# Starting trouble



## srvfan84 (Jun 23, 2006)

My car has trouble starting only within a certain temperature range. It will crank and crank and once it starts, runs fine.
If I start it first thing in the morning, it starts right up. If I have stopped somewhere for like 30 minutes, it cranks and starts right up. But if it's been about an hour (the time to eat a meal or work meeting), it will crank for a very long time before sputtering and then starting.
So if its cold or hot it starts, if its in between, it's rough.


----------



## jetta5000 (Jul 18, 2006)

*Re: Starting trouble (srvfan84)*

try the cold start valve maybe? they do weird things from time to time


----------



## yodasfro (Oct 2, 2004)

*Re: Starting trouble (jetta5000)*

Pull the fault codes.
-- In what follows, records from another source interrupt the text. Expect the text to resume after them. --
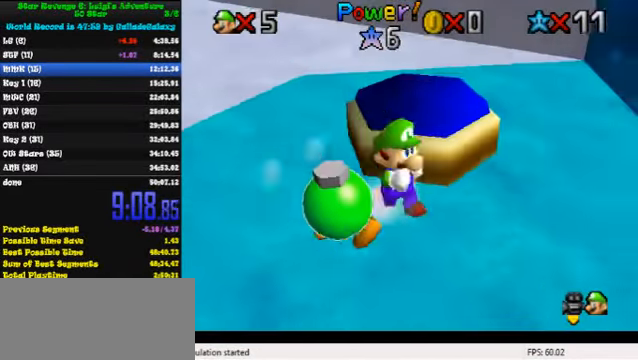
Gameplay with keyboard; each line is a JSON object with the keys held at the frame after it. "events" lists presses ("down") and releases ("up") of "a", "c", "ctrl", "d", "down", "left", "return", "right", "s", "shift", "up", "w", "x" and "y" between this image and that frame as [ms after this image, input, new state], when the widget could be followed in between. No other keys are recorded. Mouse input is not recorded.
{"keys": ["down", "right"], "events": [[100, "a", "up"], [167, "a", "down"], [167, "right", "down"], [267, "a", "up"]]}
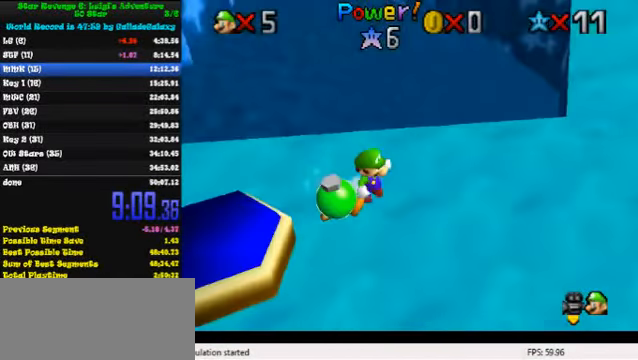
{"keys": ["right", "up"], "events": [[67, "down", "up"], [367, "up", "down"]]}
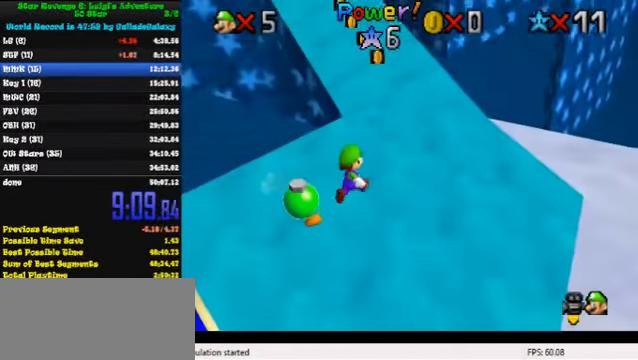
{"keys": ["up"], "events": [[167, "up", "up"], [300, "up", "down"], [467, "right", "up"]]}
Sounds like a tired crank sensor they fail over time do to heat since they are magnetic. You can test them with a multi-meter.


----------



## srvfan84 (Jun 23, 2006)

*Re: Starting trouble (yodasfro)*

My first impression was one of the water temp sensors. I don't think it is the multi-function switch but the other one. I think my fuel timing is getting changed because when it starts like that the idle waivers a bit. When the engine is hot or cold idle is nice and steady but when I start it in between is when I have trouble. 
I'm thinking the sensor that is on the water manifold next to the multi function switch.


----------



## yodasfro (Oct 2, 2004)

*Re: Starting trouble (srvfan84)*

Wait what car is this on? 91 200 20v? If so the coolant sensor is at the back of the head. The one on the h20 manifold next to the MFTS is for the afterun fan and h20 pump.


_Modified by yodasfro at 8:40 PM 5-21-2008_


----------